If you’re like most parents you’re probably more than familiar with this scenario:
You put your primary school child to bed at 8:30 every night, hug and kiss him, wish him sweet dreams and switch the lights out. It’s been a long day, you’ve to wash the dishes, catch up on housework and you still haven’t had a chance to relax and unwind after a tough day. However, you find yourself in and out of your six year old’s room pleading with him to go to sleep. When he finally nods off, three hours later, you’re exhausted! So, why is this so common?
Your primary school child is learning to assert himself and his independence but on the other hand his days can be fraught with insecurities and fear.  Your five-to-eight year old needs to be reassured by you which is one of the reasons he will try to elay going to sleep.

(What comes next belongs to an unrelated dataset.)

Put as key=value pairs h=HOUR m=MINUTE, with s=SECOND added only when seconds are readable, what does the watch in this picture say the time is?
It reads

So, how can you get your child to sleep without the battle?
Talk to your child about their day:
Your primary school child may be fighting going to sleep because he needs time checking in with you after a long and often tough day at school. This is particularly true if you work long hours yourself. Try to set aside some time to chat about what happened in school. You may find that he is more likely to want to go to sleep if he has had a chance to unburden himself.
Stick to a bedtime routine.
Lots of parents find this works particularly well. Make a bedtime chart with your child; include his bath, brushing his teeth, bedtime story and goodnight kiss. Give him five minutes’ notice before it’s time to restart the routine each night.
Motivate him
When your primary school child goes to bed on time, it certainly benefits you! So, why not give him a little reward too? The morning after he goes to bed on time and sticks to his routine, reward him with a sticker. If he manages to follow the routine for more than four or five days, then offer a reward like a new book, an ice-cream or a bike ride.
Offer choices
When your child refuses to go to bed, it’s a powerful way for him to assert himself. The best way to counteract this behaviour is to let him decide if he wants to read a chapter of his favourite book or which pyjamas would he like to wear. By giving him a choice, he is less likely to feel out of control and more likely to comply.
Be calm but firm
Even if your five year old cries, begs, screams or pleads to be excluded from the going to bed rule, you need to stand your ground. Speak in a calm manner but be firm and insist that when time is up, it’s up. If you give in once, you’ll face the exact same struggle the next day.
Take it one step at a time:
You can’t expect your child to learn all at once, so take it one step at a time. Building a bedtime routine that your child will stick to takes time. Build your way to your goal of him sleeping through the night in successive, successful steps.
Problem solve:
If your child is finding it tough to keep his head on his pillow at night, it could be that there is something causing it. You will need to get to the root of the problem, is it because he isn’t tired? Is he hungry? Is he scared of the dark or afraid of monsters under the bed?
Try offering him a flashlight if he’s afraid of the dark. Eliminate night-time TV if the shows make him jumpy. Make sure that he is getting enough exercise during the day so that he’s tired enough to go to sleep on time. Some physical activity and a slight change in schedule may be all that's needed to make sure that your child is tired when it's bedtime.